--- SUPPLIED ENTRIES ---

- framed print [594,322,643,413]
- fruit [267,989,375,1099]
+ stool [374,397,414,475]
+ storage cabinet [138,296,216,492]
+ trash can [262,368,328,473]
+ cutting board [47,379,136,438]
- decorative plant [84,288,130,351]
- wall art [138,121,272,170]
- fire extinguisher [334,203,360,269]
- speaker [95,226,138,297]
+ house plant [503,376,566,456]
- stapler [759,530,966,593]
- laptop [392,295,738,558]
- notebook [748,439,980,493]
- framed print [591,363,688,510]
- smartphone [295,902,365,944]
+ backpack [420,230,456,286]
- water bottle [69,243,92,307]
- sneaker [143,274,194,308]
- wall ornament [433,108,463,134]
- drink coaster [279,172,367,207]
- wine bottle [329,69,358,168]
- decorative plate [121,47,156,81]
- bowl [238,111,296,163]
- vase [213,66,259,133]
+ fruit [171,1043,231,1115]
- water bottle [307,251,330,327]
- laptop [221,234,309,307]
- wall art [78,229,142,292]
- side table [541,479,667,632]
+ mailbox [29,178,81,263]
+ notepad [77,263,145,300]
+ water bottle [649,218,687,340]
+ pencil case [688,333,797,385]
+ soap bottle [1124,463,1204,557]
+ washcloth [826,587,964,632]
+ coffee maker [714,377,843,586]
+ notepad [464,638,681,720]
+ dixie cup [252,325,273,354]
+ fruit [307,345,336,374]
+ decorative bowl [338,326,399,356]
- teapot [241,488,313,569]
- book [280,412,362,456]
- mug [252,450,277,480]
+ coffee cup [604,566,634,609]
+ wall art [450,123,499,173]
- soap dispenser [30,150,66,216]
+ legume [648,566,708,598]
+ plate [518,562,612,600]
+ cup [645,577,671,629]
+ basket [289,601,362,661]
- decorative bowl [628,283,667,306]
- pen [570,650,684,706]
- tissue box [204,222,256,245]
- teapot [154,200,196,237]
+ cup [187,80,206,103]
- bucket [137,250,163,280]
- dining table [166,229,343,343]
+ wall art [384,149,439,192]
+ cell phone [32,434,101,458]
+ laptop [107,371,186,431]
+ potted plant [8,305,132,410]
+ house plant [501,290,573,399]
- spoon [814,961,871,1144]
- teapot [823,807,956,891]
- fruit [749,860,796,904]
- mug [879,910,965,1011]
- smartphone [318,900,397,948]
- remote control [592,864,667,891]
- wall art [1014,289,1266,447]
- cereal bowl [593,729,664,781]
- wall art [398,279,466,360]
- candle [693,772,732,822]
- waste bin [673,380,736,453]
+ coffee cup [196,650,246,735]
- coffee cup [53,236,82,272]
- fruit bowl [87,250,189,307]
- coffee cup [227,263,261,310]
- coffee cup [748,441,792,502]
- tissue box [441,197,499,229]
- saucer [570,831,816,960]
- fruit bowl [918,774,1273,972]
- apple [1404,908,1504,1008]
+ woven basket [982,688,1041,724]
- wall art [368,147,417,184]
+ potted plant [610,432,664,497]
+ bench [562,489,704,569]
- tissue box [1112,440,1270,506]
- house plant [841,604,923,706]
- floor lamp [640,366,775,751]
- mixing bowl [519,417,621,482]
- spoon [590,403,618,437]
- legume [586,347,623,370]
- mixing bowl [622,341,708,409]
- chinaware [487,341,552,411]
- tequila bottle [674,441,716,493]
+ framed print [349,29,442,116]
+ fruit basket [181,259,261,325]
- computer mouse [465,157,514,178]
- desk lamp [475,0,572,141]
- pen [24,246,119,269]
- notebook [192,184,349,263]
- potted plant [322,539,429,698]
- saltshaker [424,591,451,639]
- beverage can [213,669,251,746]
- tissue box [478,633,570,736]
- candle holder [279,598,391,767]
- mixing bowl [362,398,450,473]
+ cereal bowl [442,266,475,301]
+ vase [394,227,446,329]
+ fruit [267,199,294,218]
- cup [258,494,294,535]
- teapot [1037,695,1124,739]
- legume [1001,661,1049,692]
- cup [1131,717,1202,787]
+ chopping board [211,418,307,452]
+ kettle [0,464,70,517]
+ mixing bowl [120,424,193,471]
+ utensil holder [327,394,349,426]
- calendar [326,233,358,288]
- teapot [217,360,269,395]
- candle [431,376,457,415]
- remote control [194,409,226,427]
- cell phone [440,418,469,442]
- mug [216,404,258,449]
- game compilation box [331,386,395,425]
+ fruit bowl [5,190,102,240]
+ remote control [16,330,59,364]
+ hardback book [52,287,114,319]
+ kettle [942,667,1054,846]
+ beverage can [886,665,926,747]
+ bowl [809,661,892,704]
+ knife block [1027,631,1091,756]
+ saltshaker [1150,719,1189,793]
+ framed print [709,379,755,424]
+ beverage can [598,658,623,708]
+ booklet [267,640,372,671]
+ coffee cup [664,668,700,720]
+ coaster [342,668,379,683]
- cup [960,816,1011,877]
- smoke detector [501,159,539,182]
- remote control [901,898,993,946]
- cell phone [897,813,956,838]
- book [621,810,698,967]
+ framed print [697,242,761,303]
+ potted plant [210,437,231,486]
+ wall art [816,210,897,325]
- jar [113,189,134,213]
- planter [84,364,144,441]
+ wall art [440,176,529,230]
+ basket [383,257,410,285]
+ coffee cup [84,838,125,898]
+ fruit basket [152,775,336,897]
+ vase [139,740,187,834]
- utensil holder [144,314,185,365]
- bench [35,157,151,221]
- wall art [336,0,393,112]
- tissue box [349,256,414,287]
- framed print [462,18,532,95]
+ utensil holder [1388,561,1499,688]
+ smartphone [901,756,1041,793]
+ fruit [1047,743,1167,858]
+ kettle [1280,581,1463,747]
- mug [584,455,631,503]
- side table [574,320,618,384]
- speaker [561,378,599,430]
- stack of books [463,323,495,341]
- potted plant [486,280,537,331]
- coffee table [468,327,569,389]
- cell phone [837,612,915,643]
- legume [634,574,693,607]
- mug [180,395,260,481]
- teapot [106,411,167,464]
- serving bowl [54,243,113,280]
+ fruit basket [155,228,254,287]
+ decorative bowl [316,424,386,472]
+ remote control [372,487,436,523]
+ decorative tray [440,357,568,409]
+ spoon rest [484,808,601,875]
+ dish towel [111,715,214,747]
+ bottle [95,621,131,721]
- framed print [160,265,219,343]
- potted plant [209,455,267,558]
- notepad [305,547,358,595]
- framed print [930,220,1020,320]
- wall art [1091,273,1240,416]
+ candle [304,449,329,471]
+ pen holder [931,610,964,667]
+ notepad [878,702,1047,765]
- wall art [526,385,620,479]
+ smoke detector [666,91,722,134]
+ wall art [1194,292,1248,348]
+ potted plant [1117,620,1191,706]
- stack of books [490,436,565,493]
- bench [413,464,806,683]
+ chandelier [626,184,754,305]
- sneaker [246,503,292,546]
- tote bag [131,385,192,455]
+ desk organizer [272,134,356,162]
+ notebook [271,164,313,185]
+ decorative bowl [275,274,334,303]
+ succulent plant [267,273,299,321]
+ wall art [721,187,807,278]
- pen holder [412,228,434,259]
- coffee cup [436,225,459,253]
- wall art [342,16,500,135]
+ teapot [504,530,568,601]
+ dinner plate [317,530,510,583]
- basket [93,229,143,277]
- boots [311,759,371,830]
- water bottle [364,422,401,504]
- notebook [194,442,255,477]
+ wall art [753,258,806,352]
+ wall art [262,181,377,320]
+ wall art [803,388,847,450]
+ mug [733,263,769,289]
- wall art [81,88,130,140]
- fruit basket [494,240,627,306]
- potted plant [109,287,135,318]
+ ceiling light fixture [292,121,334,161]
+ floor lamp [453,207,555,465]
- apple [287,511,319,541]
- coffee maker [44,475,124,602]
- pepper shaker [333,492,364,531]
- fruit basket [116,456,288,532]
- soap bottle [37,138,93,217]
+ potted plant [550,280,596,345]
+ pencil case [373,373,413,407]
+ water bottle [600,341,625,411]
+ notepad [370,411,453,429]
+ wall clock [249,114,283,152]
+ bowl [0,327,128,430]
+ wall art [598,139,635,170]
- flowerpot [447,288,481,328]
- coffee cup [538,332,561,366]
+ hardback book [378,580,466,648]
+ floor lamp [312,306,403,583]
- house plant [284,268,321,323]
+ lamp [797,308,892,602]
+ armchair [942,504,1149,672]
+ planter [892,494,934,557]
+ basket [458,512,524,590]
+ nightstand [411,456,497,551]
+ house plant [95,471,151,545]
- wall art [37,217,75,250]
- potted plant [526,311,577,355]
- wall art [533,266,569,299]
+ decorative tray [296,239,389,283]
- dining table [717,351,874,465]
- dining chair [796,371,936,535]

---

* WHAT IS REQUIRED:
Quote the listing word for word from its first line through the line in which "- wall ornament [433,108,463,134]" appears.

* ANSWER:
- framed print [594,322,643,413]
- fruit [267,989,375,1099]
+ stool [374,397,414,475]
+ storage cabinet [138,296,216,492]
+ trash can [262,368,328,473]
+ cutting board [47,379,136,438]
- decorative plant [84,288,130,351]
- wall art [138,121,272,170]
- fire extinguisher [334,203,360,269]
- speaker [95,226,138,297]
+ house plant [503,376,566,456]
- stapler [759,530,966,593]
- laptop [392,295,738,558]
- notebook [748,439,980,493]
- framed print [591,363,688,510]
- smartphone [295,902,365,944]
+ backpack [420,230,456,286]
- water bottle [69,243,92,307]
- sneaker [143,274,194,308]
- wall ornament [433,108,463,134]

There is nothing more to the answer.